BEGIN Material provided
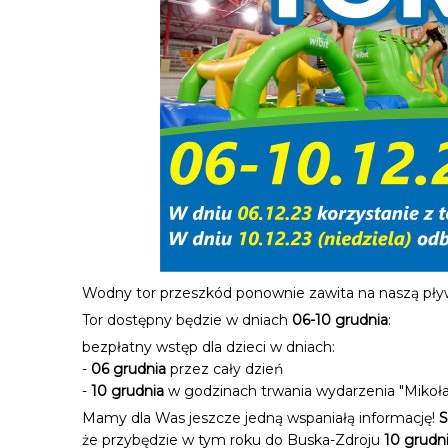
Wodny tor przeszkód ponownie zawita na naszą pływa
Tor dostępny będzie w dniach
06-10 grudnia
:
bezpłatny wstęp dla dzieci w dniach:
-
06 grudnia
przez cały dzień
-
10 grudnia
w godzinach trwania wydarzenia "Mikoł
Mamy dla Was jeszcze jedną wspaniałą informację!
S
że przybędzie w tym roku do Buska-Zdroju
10 grudn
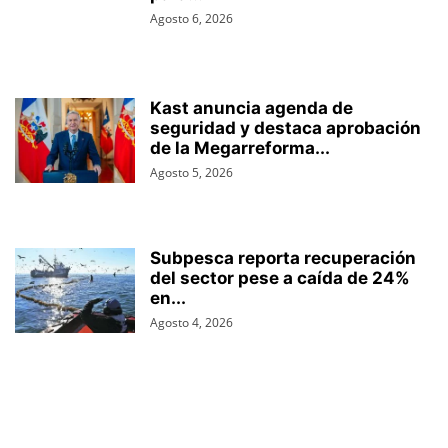
Agosto 6, 2026
Kast anuncia agenda de
seguridad y destaca aprobación
de la Megarreforma...
Agosto 5, 2026
Subpesca reporta recuperación
del sector pese a caída de 24%
en...
Agosto 4, 2026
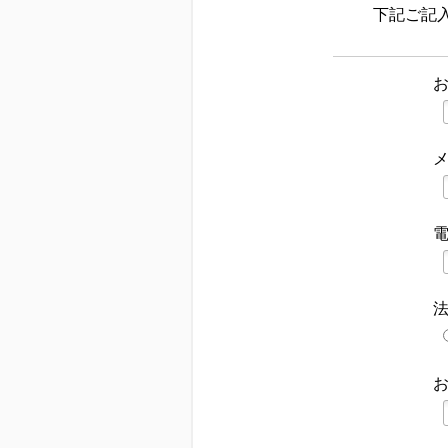
下記ご記
法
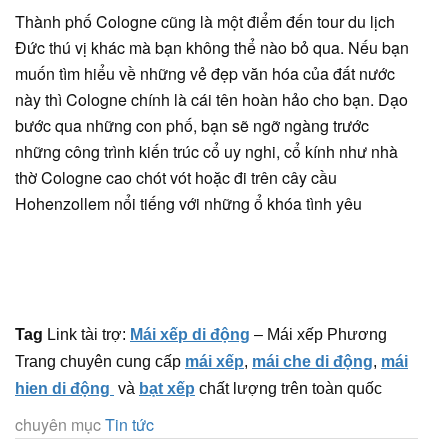
Thành phố Cologne cũng là một điểm đến tour du lịch
Đức thú vị khác mà bạn không thể nào bỏ qua. Nếu bạn
muốn tìm hiểu về những vẻ đẹp văn hóa của đất nước
này thì Cologne chính là cái tên hoàn hảo cho bạn. Dạo
bước qua những con phố, bạn sẽ ngỡ ngàng trước
những công trình kiến trúc cổ uy nghi, cổ kính như nhà
thờ Cologne cao chót vót hoặc đi trên cây cầu
Hohenzollem nổi tiếng với những ổ khóa tình yêu
Tag
Link tài trợ:
Mái xếp di động
– Mái xếp Phương
Trang chuyên cung cấp
mái xếp
,
mái che di động
,
mái
hien di động
và
bạt xếp
chất lượng trên toàn quốc
chuyên mục
Tin tức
END Material provided
What to do
Only the lines from the start of the material through the line containing "w godzinach trwania" should be transcribed. Pictures stay out.

Result for this task
Wodny tor przeszkód ponownie zawita na naszą pływa
Tor dostępny będzie w dniach
06-10 grudnia
:
bezpłatny wstęp dla dzieci w dniach:
-
06 grudnia
przez cały dzień
-
10 grudnia
w godzinach trwania wydarzenia "Mikoł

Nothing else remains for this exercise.